Ernie Colon: Astonished might be a better word. We were invited to many TV and radio shows by journalists we knew through watching them from a front seat in our homes. Suddenly we were being limo'd from one TV studio to another. After a few, one of the reporters asked how I felt and I said, “I feel like I'm in Peer Gynt!”
 
You both have long histories in the comics industry. How did you first meet?
Jacobson: We first met a lifetime and a half ago. I was an editor at Harvey Comics when Ernie was hired as an artist in the art department. Somehow we became friends immediately—we were both on our first marriages then—and even double-dated (if the term is still used).
 
How did you decide to start working together on these projects now?
Jacobson: Ernie had come up with the idea of a graphic version of The 9/11 Report and called me 3,000 miles away in Los Angeles to ask if I’d work on it with him. I was blown away by the idea and quickly said yes.
 
Colon: We’ve worked on other projects in the past. It’s been a long friendship and partnership.
 

 
Vlad the Impaler offers truly gruesome fare. Why did you choose it?
Jacobson: Why did we choose a gory subject like Vlad? The character was intriguing and I had never known of him before. You have to remember that besides Casper and Richie Rich, Harvey also published Tomb of Terror, Witches’ Tales, and Chamber of Chills, all while we were there.
 
Colon: It seemed a good idea to me. A change of pace—though I'm not sure what that pace is, since we work on such diversified topics.
 
Is it difficult to write and illustrate a book about a character who really has no redeeming qualities whatsoever? Does it take a toll on you?
Jacobson: I don’t think it took an emotional toll out of either of us. The character and the times were much too foreign for us.
 
Colon: No. The history of villains—both real and fictional—is that we all find them interesting, even fascinating. The truly oppressive projects are the ones that deal with fairly contemporary calamities.
 
How much is known now about Vlad’s life? Was it easy or difficult to research the life he lived?
Jacobson: There have been several books and movies about a fictionalized Vlad as well as the real one. It wasn’t difficult at all to research him.
 
Colon: That’s Sid’s turf. He’s a first-class researcher as well as writer. Nice combo.
 
What was the most surprising thing you learned about Vlad while creating this book?

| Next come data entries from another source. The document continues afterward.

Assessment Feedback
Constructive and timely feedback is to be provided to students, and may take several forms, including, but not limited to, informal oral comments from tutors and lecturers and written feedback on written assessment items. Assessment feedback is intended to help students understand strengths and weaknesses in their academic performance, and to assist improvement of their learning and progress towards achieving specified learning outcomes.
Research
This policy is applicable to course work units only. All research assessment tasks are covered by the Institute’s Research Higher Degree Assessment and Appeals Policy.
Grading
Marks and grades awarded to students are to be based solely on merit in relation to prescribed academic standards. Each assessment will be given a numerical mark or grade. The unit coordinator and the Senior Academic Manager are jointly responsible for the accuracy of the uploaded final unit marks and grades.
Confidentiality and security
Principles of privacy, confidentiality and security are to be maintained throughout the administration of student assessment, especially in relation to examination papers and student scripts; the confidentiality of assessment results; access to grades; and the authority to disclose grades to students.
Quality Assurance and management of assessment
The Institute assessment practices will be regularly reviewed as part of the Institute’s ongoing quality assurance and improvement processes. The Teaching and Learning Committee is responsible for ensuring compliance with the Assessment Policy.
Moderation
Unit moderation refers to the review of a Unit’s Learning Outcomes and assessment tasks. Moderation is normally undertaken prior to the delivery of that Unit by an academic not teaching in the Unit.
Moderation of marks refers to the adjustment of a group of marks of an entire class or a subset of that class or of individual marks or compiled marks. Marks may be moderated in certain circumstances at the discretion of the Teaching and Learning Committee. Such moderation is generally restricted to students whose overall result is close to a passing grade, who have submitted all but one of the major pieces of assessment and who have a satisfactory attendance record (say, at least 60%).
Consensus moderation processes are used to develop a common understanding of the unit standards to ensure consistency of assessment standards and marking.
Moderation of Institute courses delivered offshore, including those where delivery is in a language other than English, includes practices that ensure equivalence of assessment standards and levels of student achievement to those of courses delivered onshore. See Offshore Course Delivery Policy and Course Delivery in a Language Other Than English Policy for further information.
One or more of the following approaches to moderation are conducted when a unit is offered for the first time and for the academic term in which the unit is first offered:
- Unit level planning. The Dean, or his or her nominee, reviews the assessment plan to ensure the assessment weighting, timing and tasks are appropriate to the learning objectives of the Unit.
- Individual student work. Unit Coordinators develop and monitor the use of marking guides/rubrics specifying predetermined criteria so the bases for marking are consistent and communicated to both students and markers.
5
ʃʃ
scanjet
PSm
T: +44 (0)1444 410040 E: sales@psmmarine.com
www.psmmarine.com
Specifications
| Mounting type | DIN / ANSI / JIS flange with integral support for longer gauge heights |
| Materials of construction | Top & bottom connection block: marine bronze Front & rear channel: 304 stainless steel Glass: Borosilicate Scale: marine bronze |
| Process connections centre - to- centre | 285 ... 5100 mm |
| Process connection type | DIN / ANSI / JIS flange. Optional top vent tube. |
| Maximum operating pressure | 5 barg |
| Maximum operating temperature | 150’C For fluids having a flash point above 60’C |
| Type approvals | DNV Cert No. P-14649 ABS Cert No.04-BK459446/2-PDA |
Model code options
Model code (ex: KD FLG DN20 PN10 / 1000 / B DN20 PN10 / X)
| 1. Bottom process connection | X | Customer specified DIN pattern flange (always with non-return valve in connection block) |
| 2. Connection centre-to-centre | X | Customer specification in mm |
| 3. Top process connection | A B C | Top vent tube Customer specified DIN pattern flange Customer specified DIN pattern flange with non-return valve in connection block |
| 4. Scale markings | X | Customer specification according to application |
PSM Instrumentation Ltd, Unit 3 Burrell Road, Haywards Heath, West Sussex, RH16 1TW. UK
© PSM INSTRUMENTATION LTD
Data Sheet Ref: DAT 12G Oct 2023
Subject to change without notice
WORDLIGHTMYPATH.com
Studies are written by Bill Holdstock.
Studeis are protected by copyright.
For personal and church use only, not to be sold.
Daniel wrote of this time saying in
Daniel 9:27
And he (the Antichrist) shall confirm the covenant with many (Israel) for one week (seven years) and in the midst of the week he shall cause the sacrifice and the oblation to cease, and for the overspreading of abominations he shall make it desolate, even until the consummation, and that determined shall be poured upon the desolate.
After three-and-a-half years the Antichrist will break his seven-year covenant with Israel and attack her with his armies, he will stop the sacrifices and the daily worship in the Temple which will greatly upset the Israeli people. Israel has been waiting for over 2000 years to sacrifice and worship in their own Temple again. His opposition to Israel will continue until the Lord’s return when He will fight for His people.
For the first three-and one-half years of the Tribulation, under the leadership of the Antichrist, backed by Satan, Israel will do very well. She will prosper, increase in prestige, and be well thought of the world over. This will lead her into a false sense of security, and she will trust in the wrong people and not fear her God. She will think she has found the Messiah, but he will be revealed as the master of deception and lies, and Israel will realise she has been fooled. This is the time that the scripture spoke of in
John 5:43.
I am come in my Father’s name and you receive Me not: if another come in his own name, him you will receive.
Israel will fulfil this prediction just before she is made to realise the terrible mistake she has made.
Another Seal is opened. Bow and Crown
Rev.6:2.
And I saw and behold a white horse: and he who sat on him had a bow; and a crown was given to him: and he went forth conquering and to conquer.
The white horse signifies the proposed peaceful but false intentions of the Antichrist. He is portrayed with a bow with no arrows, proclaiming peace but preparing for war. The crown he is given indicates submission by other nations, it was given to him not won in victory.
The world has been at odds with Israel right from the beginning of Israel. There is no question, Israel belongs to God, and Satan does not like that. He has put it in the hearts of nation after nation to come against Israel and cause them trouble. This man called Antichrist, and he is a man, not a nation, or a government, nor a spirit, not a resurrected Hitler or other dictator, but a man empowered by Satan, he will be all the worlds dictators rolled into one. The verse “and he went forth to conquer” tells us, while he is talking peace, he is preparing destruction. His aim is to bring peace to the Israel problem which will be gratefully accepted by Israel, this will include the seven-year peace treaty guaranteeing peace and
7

Jacobson: The most surprising thing I learned about Vlad came from a Romanian acquaintance. Vlad, I was told, is taught in Romanian schools and taught as a great hero!
 
Ernie, how did you capture the look and feel of Wallachia and the inhabitants you pictured in the story?
Ernie Colon: Many of these old villages and towns still exist in almost the form they had then. If you ignore the satellite dishes, you could be right back in ancient Wallachia.
 

 
How do you two work together? Do you plot out together, does Ernie work off of a detailed script, the Marvel Method, or something else?
Jacobson: For the most part, I do the plotting and the writing in a detailed script. But Ernie then has a free hand to make changes of all kinds to better the story. And we work more than 3,000 miles apart via the internet.
Colon: A detailed script, with dialogue and scenes. All done by Sid.
 
One of the things you both do so well is take complicated (and very large) works and make them both compelling and approachable through the comics format. What other topics and themes are you two considering working on?
Colon: That's very kind of you. When I tried to read the original 9/11 Report, it was precisely its complexity that led me to feel Sid and I could make it more accessible—hopefully to a wider audience.
Jacobson: At present, we have signed contracts to do three more books at Farrar, Straus and Giroux, one being very much in the working stage. They are all nonfiction, all extremely important to us—and to the publisher, and none that we can or should speak of at the moment.